◆ **Selected extract**
◆ ◆ ◆ ◆

Activity in 2011

Our work in 2011 addressed all three directions defined in the DataCloud@Work proposal:

  • Direction 1. Using BlobSeer for sharing application data in a IaaS
  • Direction 2. Using BlobSeer as a cost-effective storage service built on top of multiple IaaS'es
  • Direction 3. Using BlobSeer for VM management to build a highly-available IaaS

For the first direction, we aimed to offer advanced data sharing facilities to both applications running within distinct VMs deployed in Infrastructure-as-a-Service environments and to clients accessing BlobSeer as a Cloud storage service. Tasks 1-3 described below studied two sub-topics within this direction, focusing on security aspects, on enhancing BlobSeer with self-* properties and on exploiting BlobSeer's features for scientific applications. Task 4 was developed in the context of our second research direction, which deals with efficient data accesses for cloud federations. Finally, the third research topic evolved through Task 5.

Task 1: Adaptive security management in BlobSeer

Goals. The increasing popularity of Cloud computing results in a need for efficient and secure data management. One of the most relevant security topic in cloud data management refers to preventing the users from damaging the stored data or from breaking security policies and data-access protocols. We aim to further improve the security of a large scale data management system such as BlobSeer. The goal is to introduce adequate authentication and authorization mechanisms for BlobSeer users and preserve their privacy through anonymization. Another goal is to extend the security framework that protects the system against malicious usage with adaptive security policies that take into account the past actions of each user. Furthermore, we aim to provide a secure environment to deploy web services over BlobSeer. Each user must have the capability to deploy his own web services that rely on BlobSeer as a data management backend. In addition, a user must be able to securely invoke these services, request access to the services of other users or grant access to the services he has deployed.

Results. We  proposed  a  novel  security  layer  for  the  BlobSeer  data  management  system as well as a  number  of  security  enhancements  to  ensure  a  practicable  and  secure  client  access  management. Our solution offers certificate management, encryption capabilities, as well as credential management and access control lists. Using these mechanisms we enable authentication, authorization and secure data transfer. The proposed solution was integrated into BlobSeer, which offers high performance for data transfer and efficient data management. We tested our solution, proving that it handles all the security tasks very efficiently,without adding any significant overhead to the data management system, thus preserving the overall performance of the system. We also focused on Cloud infrastructures and we developed mechanisms to allow secure access to web services in a Cloud environment for data intensive web services using BlobSeer as a data management backend. We developed an efficient system which provides an adequate level of security for web service-based applications which includes rights management and secure communication.

Several Romanian students were involved in this task for their BS theses, at PUB:

Improving the Security of BlobSeer

(Click for more information)

  • Student: Cristian Marinescu (PUB)
  • PUB Advisor: Catalin Leordeanu (PUB)

BlobSeer Client Access Control

(Click for more information)

  • Student: Raluca Baban (PUB)
  • PUB Advisor: Catalin Leordeanu (PUB)

Secure Access to Cloud Services using BlobSeer

(Click for more information)

  • Student: Oana Goanta (PUB)
  • PUB Advisor: Catalin Leordeanu (PUB)

◆ ◆ ◆ ◆

◆ **Records provided**

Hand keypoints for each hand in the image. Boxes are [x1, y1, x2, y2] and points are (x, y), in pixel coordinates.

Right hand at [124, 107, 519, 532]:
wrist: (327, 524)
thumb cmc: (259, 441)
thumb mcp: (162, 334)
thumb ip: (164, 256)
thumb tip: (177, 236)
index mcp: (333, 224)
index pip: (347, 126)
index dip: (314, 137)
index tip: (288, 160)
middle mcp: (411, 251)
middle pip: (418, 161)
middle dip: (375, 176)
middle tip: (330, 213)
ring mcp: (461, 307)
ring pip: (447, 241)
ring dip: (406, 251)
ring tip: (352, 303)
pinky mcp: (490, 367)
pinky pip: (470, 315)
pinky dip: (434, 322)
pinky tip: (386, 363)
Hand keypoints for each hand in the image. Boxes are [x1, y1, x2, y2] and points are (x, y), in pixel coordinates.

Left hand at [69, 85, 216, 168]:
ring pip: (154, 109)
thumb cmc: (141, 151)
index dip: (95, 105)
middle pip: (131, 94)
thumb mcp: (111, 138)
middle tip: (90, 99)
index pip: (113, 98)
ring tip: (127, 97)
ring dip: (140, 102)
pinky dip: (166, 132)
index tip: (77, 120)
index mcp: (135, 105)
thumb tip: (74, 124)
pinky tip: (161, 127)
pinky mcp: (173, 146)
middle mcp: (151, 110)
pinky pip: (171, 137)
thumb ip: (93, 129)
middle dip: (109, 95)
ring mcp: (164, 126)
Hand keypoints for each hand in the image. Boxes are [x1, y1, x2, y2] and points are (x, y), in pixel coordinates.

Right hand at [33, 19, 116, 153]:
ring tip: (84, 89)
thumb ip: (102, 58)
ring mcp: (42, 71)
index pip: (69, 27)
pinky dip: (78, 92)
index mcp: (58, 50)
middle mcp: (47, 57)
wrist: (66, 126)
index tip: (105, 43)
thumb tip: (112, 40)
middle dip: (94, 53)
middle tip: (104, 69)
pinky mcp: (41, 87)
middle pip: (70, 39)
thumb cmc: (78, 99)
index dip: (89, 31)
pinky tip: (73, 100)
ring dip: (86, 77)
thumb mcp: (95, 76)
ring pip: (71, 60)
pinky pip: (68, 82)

◆ ◆ ◆ ◆

◆ **Tasks and exercises**
A. List the titles of the BS theses that the BlobSeer activity report names under Task 1.
B. Translate this sentence from the BlobSeer activity report into Spanish: "Our solution offers certificate management, encryption capabilities, as well as credential management and access control lists."
C. Write what comes next in the BlobSeer activity report, starting after its last line.
The rows have nothing to do with the BlobSeer activity report.

◆ **Results of the tasks**
A.
Improving the Security of BlobSeer
BlobSeer Client Access Control
Secure Access to Cloud Services using BlobSeer

B. Nuestra solución ofrece gestión de certificados, capacidades de cifrado, así como gestión de credenciales y listas de control de acceso.

C.
Task 2: Autonomic Behavior in BlobSeer based on Introspection

Goals. The autonomic management of a distributed storage system aims to support its adaptive steering towards an optimized performance and resource consumption, without the need for human interference. One approach to enhance BlobSeer with self-* properties is by enabling a dynamic allocation scheme for the data providers, that takes into account information provided by an introspection layer (e.g., number of accesses per provider, location awareness, transfer and storage cost ratio). We further aim to introduce mechanisms for deleting data from BlobSeer, in order to support both the adaptive replication (by allowing the decrease of the replication factors) and the self-protection from malicious clients that could overload the system by writing large amounts of data to affect the total available disk space.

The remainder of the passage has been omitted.